### [The problem]
Format the lines of the material below, from the line with "vlkargalev-studio.ru" to the line with "trexp.spb.ru" (both included), as a JSON list of strings with one string per line, leaving out blank lines and any line outside that span.

### [The data]
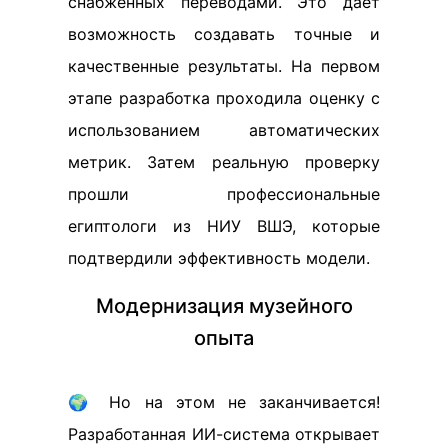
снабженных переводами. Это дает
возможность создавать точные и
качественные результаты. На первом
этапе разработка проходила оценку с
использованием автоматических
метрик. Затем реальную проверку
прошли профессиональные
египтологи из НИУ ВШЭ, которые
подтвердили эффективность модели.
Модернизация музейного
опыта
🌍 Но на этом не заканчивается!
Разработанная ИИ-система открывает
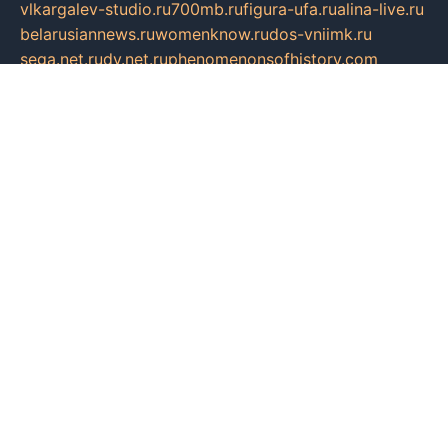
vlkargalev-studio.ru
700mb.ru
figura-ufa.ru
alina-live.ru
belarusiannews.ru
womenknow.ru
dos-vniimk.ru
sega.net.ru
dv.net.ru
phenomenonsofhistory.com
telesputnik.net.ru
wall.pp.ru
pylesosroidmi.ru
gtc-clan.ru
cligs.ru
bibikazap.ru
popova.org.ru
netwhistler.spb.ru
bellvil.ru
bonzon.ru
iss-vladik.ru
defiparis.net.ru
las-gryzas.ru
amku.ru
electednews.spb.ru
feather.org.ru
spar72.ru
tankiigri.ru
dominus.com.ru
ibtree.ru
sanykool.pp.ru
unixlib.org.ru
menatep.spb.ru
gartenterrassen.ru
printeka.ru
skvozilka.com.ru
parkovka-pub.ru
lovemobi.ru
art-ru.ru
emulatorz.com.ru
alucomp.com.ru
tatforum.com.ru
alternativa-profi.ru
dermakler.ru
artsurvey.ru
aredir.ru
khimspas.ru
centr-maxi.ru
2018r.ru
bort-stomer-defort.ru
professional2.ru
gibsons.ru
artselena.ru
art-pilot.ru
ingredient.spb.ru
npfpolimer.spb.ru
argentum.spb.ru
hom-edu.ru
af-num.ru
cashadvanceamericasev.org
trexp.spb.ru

--

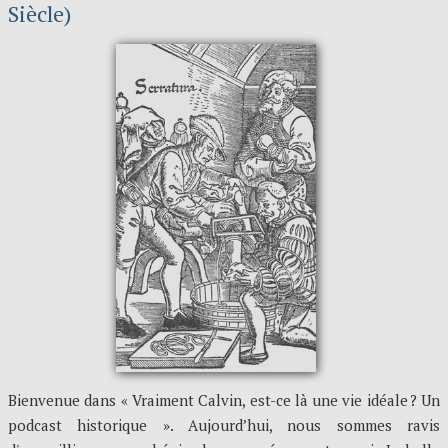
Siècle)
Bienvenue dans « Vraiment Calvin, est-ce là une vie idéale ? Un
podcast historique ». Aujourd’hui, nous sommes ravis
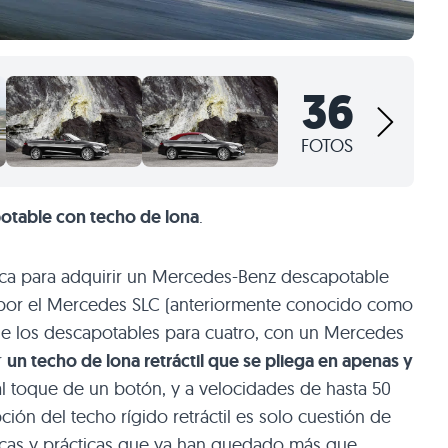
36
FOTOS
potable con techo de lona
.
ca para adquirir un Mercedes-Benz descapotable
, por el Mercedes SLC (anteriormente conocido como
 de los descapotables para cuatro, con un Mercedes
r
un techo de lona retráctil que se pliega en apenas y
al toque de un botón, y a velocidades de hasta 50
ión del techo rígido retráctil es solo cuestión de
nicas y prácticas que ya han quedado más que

### [Solved exercise]
[
  "vlkargalev-studio.ru",
  "700mb.ru",
  "figura-ufa.ru",
  "alina-live.ru",
  "belarusiannews.ru",
  "womenknow.ru",
  "dos-vniimk.ru",
  "sega.net.ru",
  "dv.net.ru",
  "phenomenonsofhistory.com",
  "telesputnik.net.ru",
  "wall.pp.ru",
  "pylesosroidmi.ru",
  "gtc-clan.ru",
  "cligs.ru",
  "bibikazap.ru",
  "popova.org.ru",
  "netwhistler.spb.ru",
  "bellvil.ru",
  "bonzon.ru",
  "iss-vladik.ru",
  "defiparis.net.ru",
  "las-gryzas.ru",
  "amku.ru",
  "electednews.spb.ru",
  "feather.org.ru",
  "spar72.ru",
  "tankiigri.ru",
  "dominus.com.ru",
  "ibtree.ru",
  "sanykool.pp.ru",
  "unixlib.org.ru",
  "menatep.spb.ru",
  "gartenterrassen.ru",
  "printeka.ru",
  "skvozilka.com.ru",
  "parkovka-pub.ru",
  "lovemobi.ru",
  "art-ru.ru",
  "emulatorz.com.ru",
  "alucomp.com.ru",
  "tatforum.com.ru",
  "alternativa-profi.ru",
  "dermakler.ru",
  "artsurvey.ru",
  "aredir.ru",
  "khimspas.ru",
  "centr-maxi.ru",
  "2018r.ru",
  "bort-stomer-defort.ru",
  "professional2.ru",
  "gibsons.ru",
  "artselena.ru",
  "art-pilot.ru",
  "ingredient.spb.ru",
  "npfpolimer.spb.ru",
  "argentum.spb.ru",
  "hom-edu.ru",
  "af-num.ru",
  "cashadvanceamericasev.org",
  "trexp.spb.ru"
]